Dimension 2: dπr^2/dr = 2πr

Dimension 1: d2r/dr = 2

Beautiful!

  • 1
    $r/{\mathrm{d}r}=1$ does not make sense to me.2011-06-10
  • 0
    @Rasmus: Touche. Corrected. Thanks.2011-09-05
2

The extension principle of fuzzy subset theory. More generally, the extension of several parts of classical mathematics to an infinite-valued context.

1

Mamikon’s Theorem: The area of a tangent sweep is equal to the area of its tangent cluster, regardless of the original shape of the curve.

This theorem allows you to, among other things, easily obtain results that were obtained before only with difficulty, such as the area under one arch of a cycloid. This theorem is the basis of what has come to be known as Visual Calculus. Here’s the link to Tom Apostol’s account of this awesome insight:

http://eands.caltech.edu/articles/Apostol%20Feature.pdf

  • 0
    Link is dead. (It should be known also that this technique gives a new proof of the Pythagorean theorem, using that old puzzle where you have two concentric circles and you know the length of the section of the tangent to the inner one that's contained in the outer one, and you have to find the area between the circles.)2017-03-26
1

How the "inverse" of area under a curve is the slope.

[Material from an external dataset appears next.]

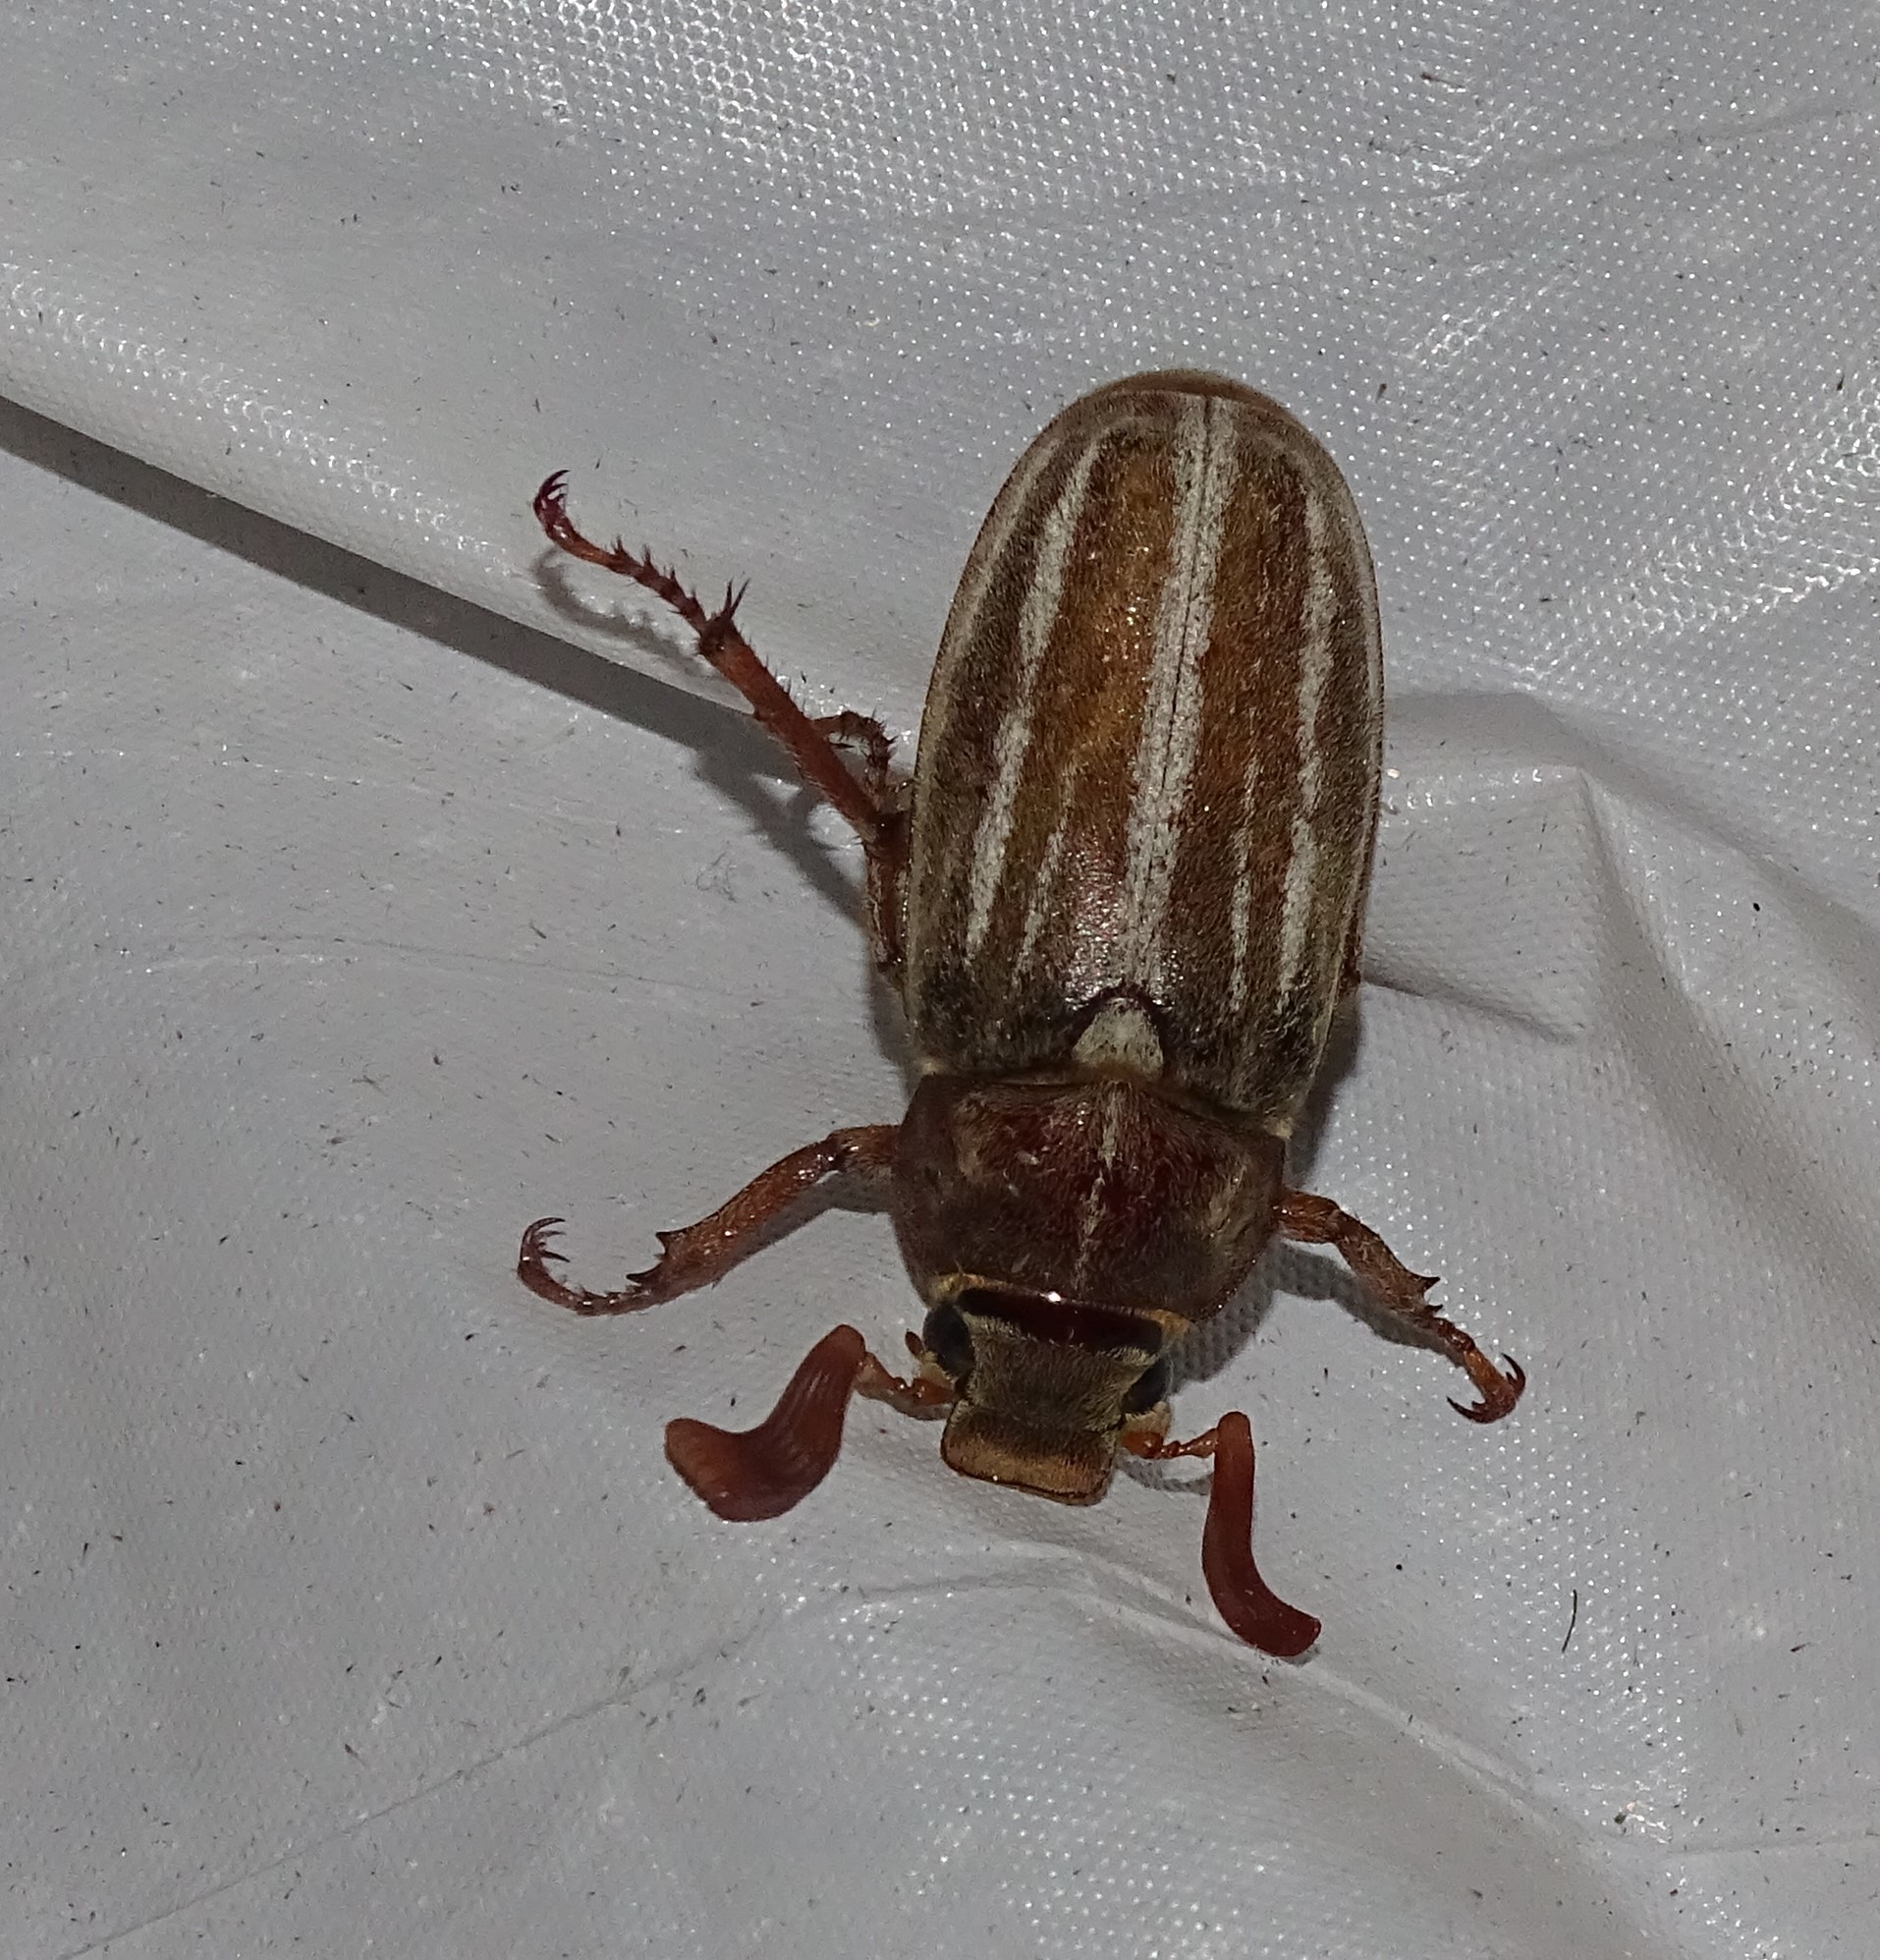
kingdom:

(I mean: $\frac{d}{dx} \int x {\mathrm dx} = x$)

1

The fact that the sum of the first n odd numbers is n squared. Also, not just this fact, but the nice visual “wrapping” proof of it (as opposed to the induction proof).

  • 0
    I'm not familiar with the wrapping proof. Is that the same as [this](http://www.ndl.go.jp/math/images/F/column6-3.gif)?2012-12-18
  • 0
    @asmeurer: Yes, that's what I meant by the "wrapping" proof.2013-05-25
1

This one goes hand in hand with the enumerability of $\mathbb{Q}$

The fact that though most of the real numbers are transcendental, it is extremely difficult to find one. (excluding some slight modification of the already known ones)

  • 1
    I wonder what is the exact meaning of *it is extremely difficult to find one (excluding some slight modification of the already known ones)*.2013-01-07
1

Kind of simple, but I find it really counterintuitive:

A strictly increasing function can have zero derivative.

  • 0
    Well, at a point, sure...2011-06-10
  • 0
    Yes of course it will have to be at a point. But even _that_ I did find kind of surprising. For a simple undergrad doing his first analysis paper. :)2011-06-11
  • 6
    A strictly increasing function can have zero derivative almost everywhere.2011-09-05
  • 0
    ${}{}{}{}{}{}x^3$?2012-12-18
0

Computational instability of the Quadratic Formula. Who would have thought?

Due to this computational stability an alternative formula is also employed. Here is the relevant quote from the Wikipedia article:

“The alternative formula can reduce loss of precision in the numerical evaluation of the roots, which may be a problem if one of the roots is much smaller than the other in absolute magnitude.”

And here is the link to the full article:

http://en.wikipedia.org/wiki/Quadratic_equation

0

The Chinese Magic Square:

816

357

492

It adds up to 15 in every direction! Awesome! And the Chinese evidently thought so too, since they incorporated it into their religious writings.